Each color region represents a different species.
The model draws boundaries based on learned rules.
We can see how well-separated each species is in petal measurements.

7.4 Final Outcome of This Step

✅ We used the model to predict new flower species.
✅ We tested single and multiple predictions successfully.
✅ We visualized the model’s decision-making boundaries.

Our model is now fully functional and ready to classify any new iris flowers!

8. Recap & Next Steps

Congratulations! 🎉 You’ve successfully built and trained your first machine learning model from scratch using Python and scikit-learn.
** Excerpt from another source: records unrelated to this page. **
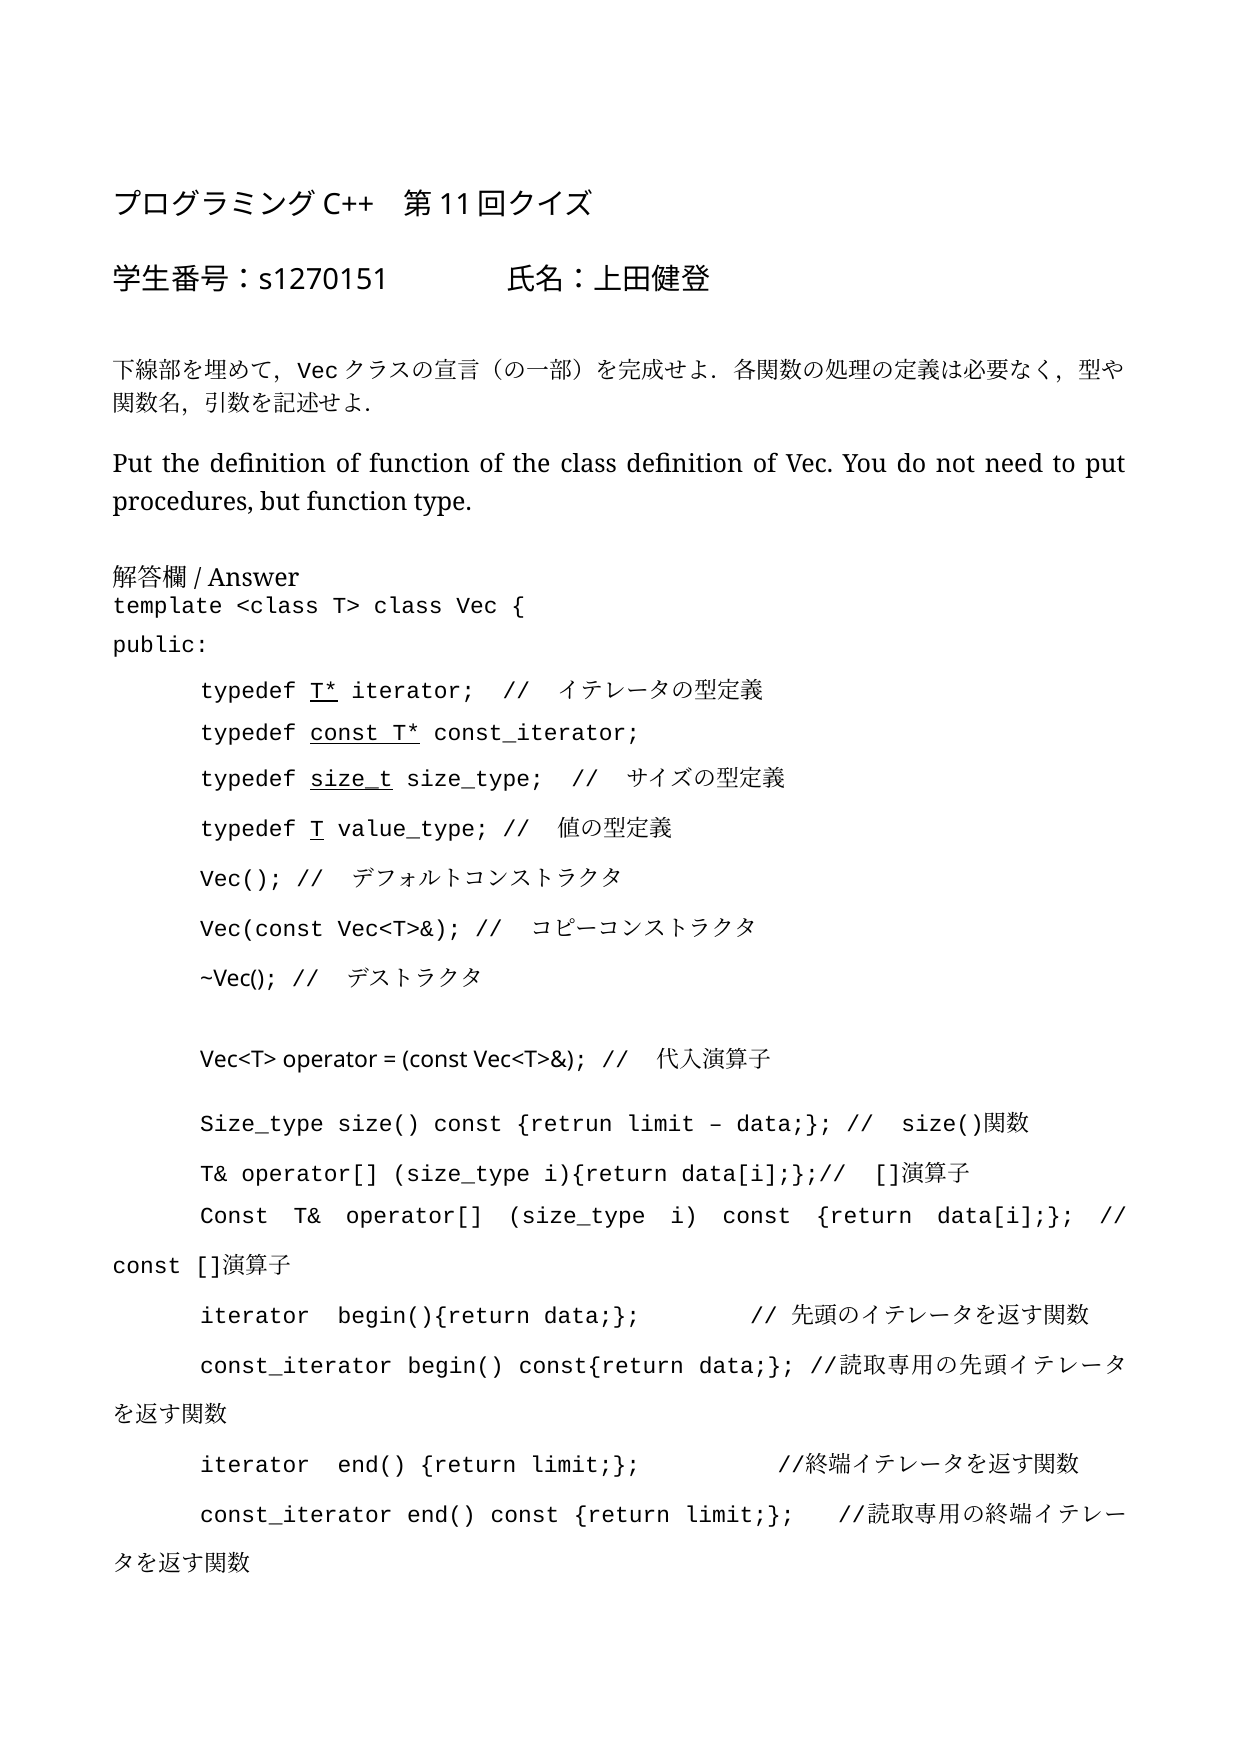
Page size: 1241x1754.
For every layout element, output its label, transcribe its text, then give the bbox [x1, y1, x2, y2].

text 解答欄 / Answer [112, 557, 1128, 594]
text T& operator[] (size_type i){return data[i];};// []演算子 [112, 1155, 1128, 1188]
text typedef size_t size_type; // サイズの型定義 [112, 760, 1128, 794]
text ~Vec(); // デストラクタ [112, 959, 1128, 993]
text iterator begin(){return data;}; // 先頭のイテレータを返す関数 [112, 1297, 1128, 1330]
text public: [112, 633, 1128, 659]
text Put the definition of function of the class definition of Vec. You do not need to put procedures, but function type. [112, 444, 1128, 519]
text typedef T value_type; // 値の型定義 [112, 810, 1128, 843]
text プログラミングC++ 第11回クイズ [112, 164, 1128, 239]
text iterator end() {return limit;}; //終端イテレータを返す関数 [112, 1446, 1128, 1479]
text const_iterator end() const {return limit;}; //読取専用の終端イテレータを返す関数 [112, 1496, 1128, 1578]
text Vec<T> operator = (const Vec<T>&); // 代入演算子 [112, 1038, 1128, 1076]
text 下線部を埋めて，Vecクラスの宣言（の一部）を完成せよ．各関数の処理の定義は必要なく，型や関数名，引数を記述せよ． [112, 352, 1128, 418]
text Size_type size() const {retrun limit – data;}; // size()関数 [112, 1105, 1128, 1138]
text Const T& operator[] (size_type i) const {return data[i];}; // const []演算子 [112, 1205, 1128, 1280]
text const_iterator begin() const{return data;}; //読取専用の先頭イテレータを返す関数 [112, 1347, 1128, 1429]
text 学生番号：s1270151 氏名：上田健登 [112, 239, 1128, 314]
text template <class T> class Vec { [112, 594, 1128, 620]
text Vec(const Vec<T>&); // コピーコンストラクタ [112, 910, 1128, 943]
text Vec(); // デフォルトコンストラクタ [112, 860, 1128, 893]
text typedef const T* const_iterator; [112, 722, 1128, 747]
text typedef T* iterator; // イテレータの型定義 [112, 672, 1128, 705]
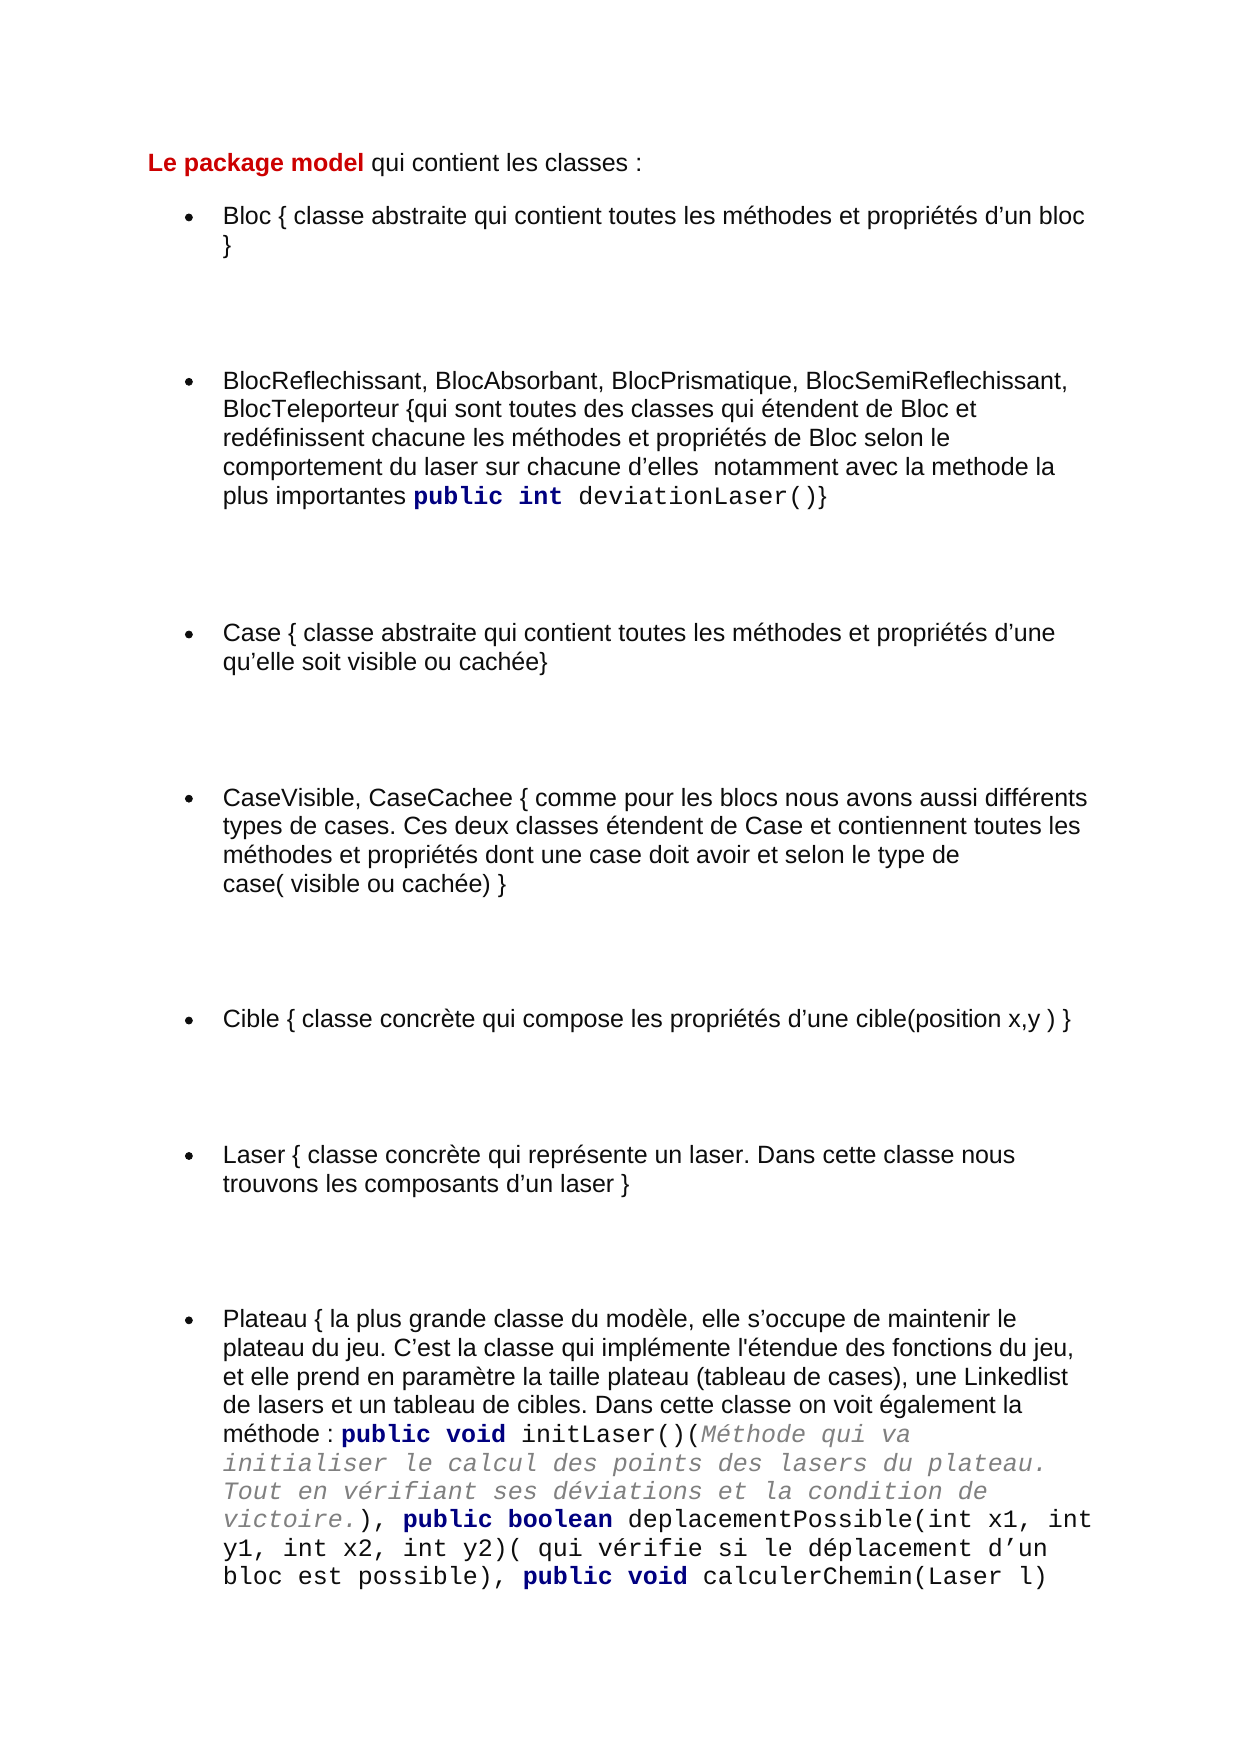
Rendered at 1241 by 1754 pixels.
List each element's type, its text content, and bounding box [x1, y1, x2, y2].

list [185, 1304, 1093, 1592]
list Cible { classe concrète qui compose les propriétés d’une cible(position x,y ) } [185, 1004, 1093, 1033]
list BlocReflechissant, BlocAbsorbant, BlocPrismatique, BlocSemiReflechissant, BlocTeleporteur {qui sont toutes des classes qui étendent de Bloc et redéfinissent chacune les méthodes et propriétés de Bloc selon le comportement du laser sur chacune d’elles notamment avec la methode la plus importantes public int deviationLaser()} [185, 366, 1093, 512]
list Bloc { classe abstraite qui contient toutes les méthodes et propriétés d’un bloc } [185, 201, 1093, 259]
list Case { classe abstraite qui contient toutes les méthodes et propriétés d’une qu’elle soit visible ou cachée} [185, 618, 1093, 676]
list Laser { classe concrète qui représente un laser. Dans cette classe nous trouvons les composants d’un laser } [185, 1140, 1093, 1197]
text Le package model qui contient les classes : [148, 148, 1093, 176]
list CaseVisible, CaseCachee { comme pour les blocs nous avons aussi différents types de cases. Ces deux classes étendent de Case et contiennent toutes les méthodes et propriétés dont une case doit avoir et selon le type de case( visible ou cachée) } [185, 783, 1093, 898]
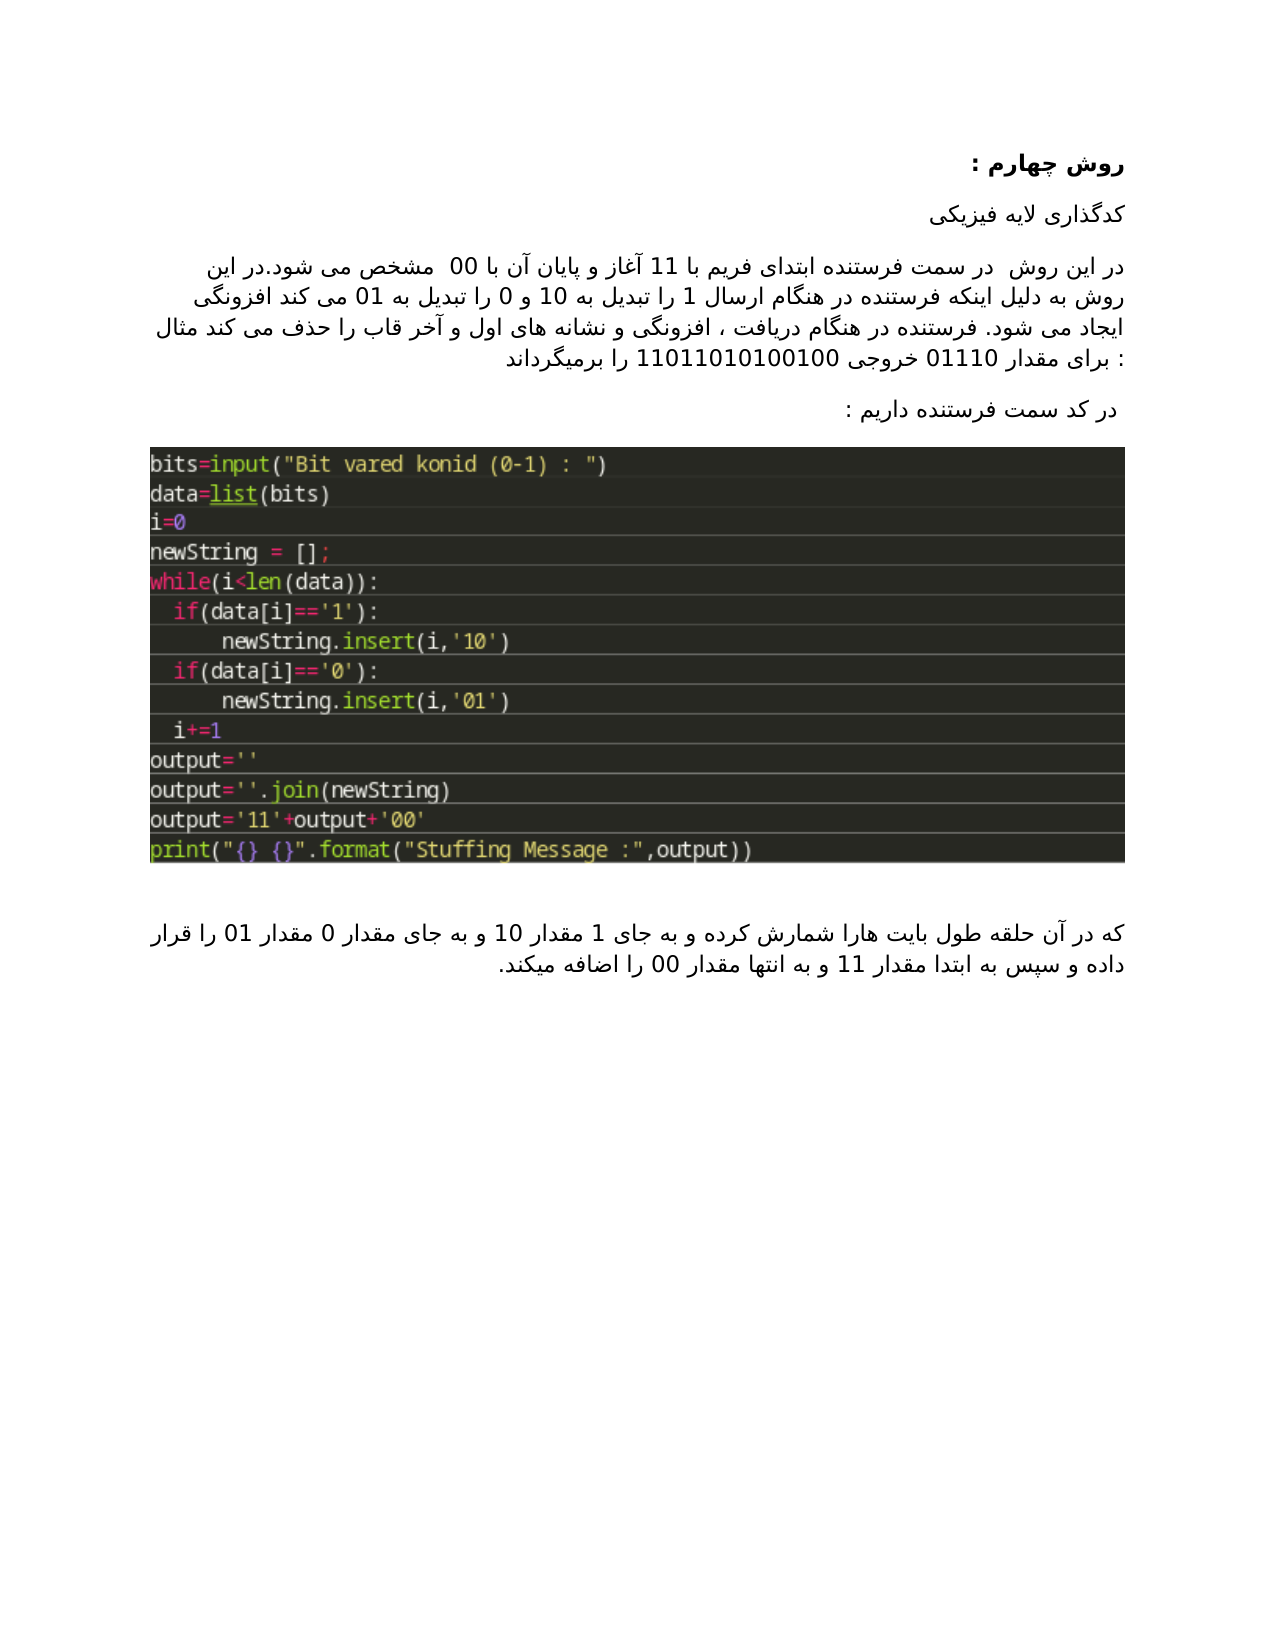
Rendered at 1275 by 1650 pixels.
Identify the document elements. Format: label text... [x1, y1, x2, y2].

text در این روش در سمت فرستنده ابتدای فریم با 11 آغاز و پایان آن با 00 مشخص می شود.در این روش به دلیل اینکه فرستنده در هنگام ارسال 1 را تبدیل به 10 و 0 را تبدیل به 01 می کند افزونگی ایجاد می شود. فرستنده در هنگام دریافت ، افزونگی و نشانه های اول و آخر قاب را حذف می کند مثال : برای مقدار 01110 خروجی 11011010100100 را برمیگرداند [150, 253, 1125, 371]
text کدگذاری لایه فیزیکی [150, 201, 1125, 228]
text روش چهارم : [150, 150, 1125, 177]
text در کد سمت فرستنده داریم : [150, 396, 1125, 423]
text که در آن حلقه طول بایت هارا شمارش کرده و به جای 1 مقدار 10 و به جای مقدار 0 مقدار 01 را قرار داده و سپس به ابتدا مقدار 11 و به انتها مقدار 00 را اضافه میکند. [150, 864, 1125, 978]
Let’s take a moment to recap everything we’ve covered and explore what’s next.

8.1 What We Did in This Project

📌 Step 1: Selected & Understood the Dataset

We used the Iris dataset, which contains measurements of three flower species: Setosa, Versicolor, and Virginica.
We visualized how petal length & width help distinguish between species.

📌 Step 2: Loaded the Data

Used scikit-learn to load the Iris dataset and converted it into a pandas DataFrame for easier analysis.

📌 Step 3: Exploratory Data Analysis (EDA)

Checked dataset structure and summary statistics.
Created scatter plots to see how different species group together based on their measurements.

📌 Step 4: Prepared the Data (Train/Test Split)

Split the dataset into training (80%) and test (20%) sets.
Ensured an equal distribution of species in both sets using stratified sampling.

📌 Step 5: Chose & Trained a Model

Selected a Decision Tree Classifier because it’s easy to understand and works well for small datasets.
Trained the model using only the training data.

📌 Step 6: Evaluated the Model

Measured accuracy on the test set (likely 96-100% accuracy).
Used a confusion matrix & classification report to check for misclassifications.

📌 Step 7: Used the Model for Predictions

Tested the model on new flower samples.
Created a decision boundary visualization to see how the model classifies different regions.

8.2 What’s Next?

Now that you’ve built your first ML model, here are some ways to take this further:

✅ Try a Different Model – Experiment with k-Nearest Neighbors (KNN), Logistic Regression, or Random Forest to see if they perform better.

✅ Fine-tune the Decision Tree – Adjust hyperparameters like max_depth, min_samples_split, or criterion to optimize performance.

✅ Feature Scaling & Engineering – Some models (like Logistic Regression or SVM) require normalizing features before training.

✅ Cross-Validation – Instead of one train-test split, use K-Fold Cross-Validation to improve model reliability.

✅ Deploy the Model – Turn this into a web app using Flask, Streamlit, or FastAPI to classify new flowers dynamically.

8.3 Final Thoughts

You’ve completed a full machine learning workflow – from data loading and preprocessing to training, evaluating, and visualizing a model.

This is just the beginning! With these fundamentals, you can start applying machine learning to real-world datasets and explore more advanced techniques.